Tomorrow, Tuesday March 9, at 2 p.m. EST/11 a.m. PST, join Steve Wynn on ESPN.com for a live chat regarding the Baseball Project’s new BROADSIDE BALLADS series (see below). Here’s the link:
Tomorrow also marks the release of the first Broadside Ballad. To access a FREE download of the song, go to ESPN.COM.
THE INSIDE SCOOP ON THE BROADSIDE BALLADS:
Having firmly established the previously unknown and unlikely marriage of Rock and Roll and baseball, the indie-rock ‘supergroup’ known as The Baseball Project are now set to wed topical folk rock with sports journalism. Presenting BROADSIDE BALLADS, big league style: Phil Ochs steps up to the plate while Blind Boy Grunt twirls bats impatiently on deck. Ring Lardner pounds his typewriter keys, and Peter Gammons plugs in his Strat. Yes, it looks like Scott McCaughey, Steve Wynn, Peter Buck and Linda Pitmon will become a free-swinging musical blogging band this year when they release a series of download singles throughout the 2010 season. The band will be providing tuneful commentary on baseball events big and small, recording them in magical bi-coastal fashion (Linda and Steve in New York City, Scott and Peter in Portland and Seattle, respectively) and putting them up online while the ink is still wet. Best of all, the songs will be absolutely free, just a way for the band to thank fans for the overwhelming support of their debut album “Volume One: Frozen Ropes and Dying Quails” while working on the Volume Two, due early in 2011.

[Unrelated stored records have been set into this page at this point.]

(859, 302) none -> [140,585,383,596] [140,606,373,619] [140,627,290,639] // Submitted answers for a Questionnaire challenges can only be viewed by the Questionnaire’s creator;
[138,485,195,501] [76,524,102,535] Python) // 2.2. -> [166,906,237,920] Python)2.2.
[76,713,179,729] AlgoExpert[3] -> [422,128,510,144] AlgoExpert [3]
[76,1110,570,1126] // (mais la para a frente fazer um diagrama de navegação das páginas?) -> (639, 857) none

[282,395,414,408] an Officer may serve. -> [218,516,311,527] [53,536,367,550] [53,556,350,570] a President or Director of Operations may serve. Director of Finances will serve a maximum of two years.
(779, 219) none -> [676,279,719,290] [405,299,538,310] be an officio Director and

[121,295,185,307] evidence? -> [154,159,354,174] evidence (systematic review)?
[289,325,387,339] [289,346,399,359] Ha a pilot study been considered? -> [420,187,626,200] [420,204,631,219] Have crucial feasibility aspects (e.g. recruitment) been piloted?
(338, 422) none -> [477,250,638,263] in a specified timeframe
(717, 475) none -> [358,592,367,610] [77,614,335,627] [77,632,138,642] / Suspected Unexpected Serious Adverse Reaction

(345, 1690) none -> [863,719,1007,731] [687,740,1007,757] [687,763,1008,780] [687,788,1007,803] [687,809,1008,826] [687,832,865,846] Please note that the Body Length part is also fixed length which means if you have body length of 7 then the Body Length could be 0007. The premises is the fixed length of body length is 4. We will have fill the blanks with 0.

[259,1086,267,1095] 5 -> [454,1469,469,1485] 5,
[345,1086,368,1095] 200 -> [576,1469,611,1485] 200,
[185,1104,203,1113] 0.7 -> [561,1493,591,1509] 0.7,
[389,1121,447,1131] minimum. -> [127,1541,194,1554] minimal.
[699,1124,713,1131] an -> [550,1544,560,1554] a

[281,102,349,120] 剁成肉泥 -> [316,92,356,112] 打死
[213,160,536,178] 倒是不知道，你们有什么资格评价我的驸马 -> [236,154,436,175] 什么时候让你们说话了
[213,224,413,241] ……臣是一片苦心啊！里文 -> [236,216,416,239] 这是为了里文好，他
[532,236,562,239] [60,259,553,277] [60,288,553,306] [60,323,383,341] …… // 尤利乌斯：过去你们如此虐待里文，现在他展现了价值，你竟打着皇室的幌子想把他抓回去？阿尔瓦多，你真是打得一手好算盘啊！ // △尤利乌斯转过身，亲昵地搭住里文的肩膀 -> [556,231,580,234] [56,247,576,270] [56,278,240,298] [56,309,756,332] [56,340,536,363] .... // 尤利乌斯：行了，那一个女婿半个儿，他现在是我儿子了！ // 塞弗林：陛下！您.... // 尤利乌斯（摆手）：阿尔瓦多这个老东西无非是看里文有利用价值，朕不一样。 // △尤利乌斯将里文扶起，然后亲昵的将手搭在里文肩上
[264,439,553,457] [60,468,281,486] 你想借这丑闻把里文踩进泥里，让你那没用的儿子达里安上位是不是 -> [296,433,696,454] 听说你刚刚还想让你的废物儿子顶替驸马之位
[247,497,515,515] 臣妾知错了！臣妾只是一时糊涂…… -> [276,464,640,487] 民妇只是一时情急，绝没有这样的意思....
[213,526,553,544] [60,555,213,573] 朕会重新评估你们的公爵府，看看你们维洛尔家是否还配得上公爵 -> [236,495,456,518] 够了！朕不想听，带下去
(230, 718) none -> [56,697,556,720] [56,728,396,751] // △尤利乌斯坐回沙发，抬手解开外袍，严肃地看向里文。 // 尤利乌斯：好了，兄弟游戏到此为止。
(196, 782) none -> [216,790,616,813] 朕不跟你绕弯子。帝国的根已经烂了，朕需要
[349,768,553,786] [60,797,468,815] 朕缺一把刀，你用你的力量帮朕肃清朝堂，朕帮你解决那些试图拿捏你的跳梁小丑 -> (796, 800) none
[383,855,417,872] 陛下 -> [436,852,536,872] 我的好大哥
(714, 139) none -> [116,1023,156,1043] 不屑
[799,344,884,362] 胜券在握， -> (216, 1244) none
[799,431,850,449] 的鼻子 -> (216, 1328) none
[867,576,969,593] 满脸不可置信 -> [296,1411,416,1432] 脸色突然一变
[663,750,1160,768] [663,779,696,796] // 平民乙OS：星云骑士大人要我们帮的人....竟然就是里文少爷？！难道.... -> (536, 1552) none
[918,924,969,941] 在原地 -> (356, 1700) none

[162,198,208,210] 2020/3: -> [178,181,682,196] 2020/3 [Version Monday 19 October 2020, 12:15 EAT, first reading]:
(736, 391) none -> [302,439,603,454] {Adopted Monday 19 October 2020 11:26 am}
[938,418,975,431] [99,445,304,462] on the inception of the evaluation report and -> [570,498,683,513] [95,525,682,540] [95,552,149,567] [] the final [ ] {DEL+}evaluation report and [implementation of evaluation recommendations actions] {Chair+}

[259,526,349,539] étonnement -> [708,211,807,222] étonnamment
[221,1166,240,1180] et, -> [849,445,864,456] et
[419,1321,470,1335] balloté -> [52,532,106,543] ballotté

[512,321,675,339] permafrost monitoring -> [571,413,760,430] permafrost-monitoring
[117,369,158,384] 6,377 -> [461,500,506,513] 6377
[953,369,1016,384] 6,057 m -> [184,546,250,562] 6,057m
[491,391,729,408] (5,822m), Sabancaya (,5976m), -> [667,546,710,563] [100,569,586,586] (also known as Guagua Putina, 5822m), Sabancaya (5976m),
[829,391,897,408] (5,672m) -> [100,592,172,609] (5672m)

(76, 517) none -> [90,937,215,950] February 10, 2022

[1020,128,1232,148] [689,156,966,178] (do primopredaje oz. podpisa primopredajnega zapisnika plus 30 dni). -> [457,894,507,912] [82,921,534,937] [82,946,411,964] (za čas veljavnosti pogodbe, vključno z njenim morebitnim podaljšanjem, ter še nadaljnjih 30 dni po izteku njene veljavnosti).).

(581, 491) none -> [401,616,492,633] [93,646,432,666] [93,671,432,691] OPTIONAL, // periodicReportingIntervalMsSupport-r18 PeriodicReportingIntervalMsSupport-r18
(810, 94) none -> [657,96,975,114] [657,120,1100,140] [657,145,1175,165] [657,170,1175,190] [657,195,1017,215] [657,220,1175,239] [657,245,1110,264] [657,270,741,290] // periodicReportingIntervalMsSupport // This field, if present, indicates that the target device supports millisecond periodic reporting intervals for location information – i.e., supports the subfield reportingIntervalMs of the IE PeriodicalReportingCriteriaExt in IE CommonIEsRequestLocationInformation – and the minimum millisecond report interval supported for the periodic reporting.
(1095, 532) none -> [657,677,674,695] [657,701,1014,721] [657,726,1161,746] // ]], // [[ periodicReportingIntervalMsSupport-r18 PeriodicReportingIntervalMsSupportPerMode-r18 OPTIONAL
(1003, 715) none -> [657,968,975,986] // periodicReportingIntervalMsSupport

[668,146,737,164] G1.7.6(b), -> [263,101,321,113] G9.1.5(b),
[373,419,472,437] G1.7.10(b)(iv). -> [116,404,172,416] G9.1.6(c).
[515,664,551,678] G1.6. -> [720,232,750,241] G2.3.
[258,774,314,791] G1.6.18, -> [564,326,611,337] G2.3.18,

The first track to be released is an optimistic, buoyant number called “All Future and No Past.” Says Scott: “I’d been reading all the pre-season reports and realizing that this is the time of year when every team has high hopes, no matter how unrealistic. Then I stumbled upon a saying from the great Indians player/manager Lou Boudreau: ‘On opening day, the world is all future and no past’. And for me that really sums up the beautiful feeling that comes with spring training each year.” The song was written, recorded and mixed in Portland and New York City, all in the space of about a week, setting a template for regular dispatches throughout the season.
And when will the next song come down the pike? Well, keep your eyes on the band’s various websites and other outlets as well as the sports pages. When something glorious, stupid, heroic or hilarious happens in the baseball world this year it’s very likely you’ll be hearing more about it from The Baseball Project. Sportswriting has rarely sounded so good.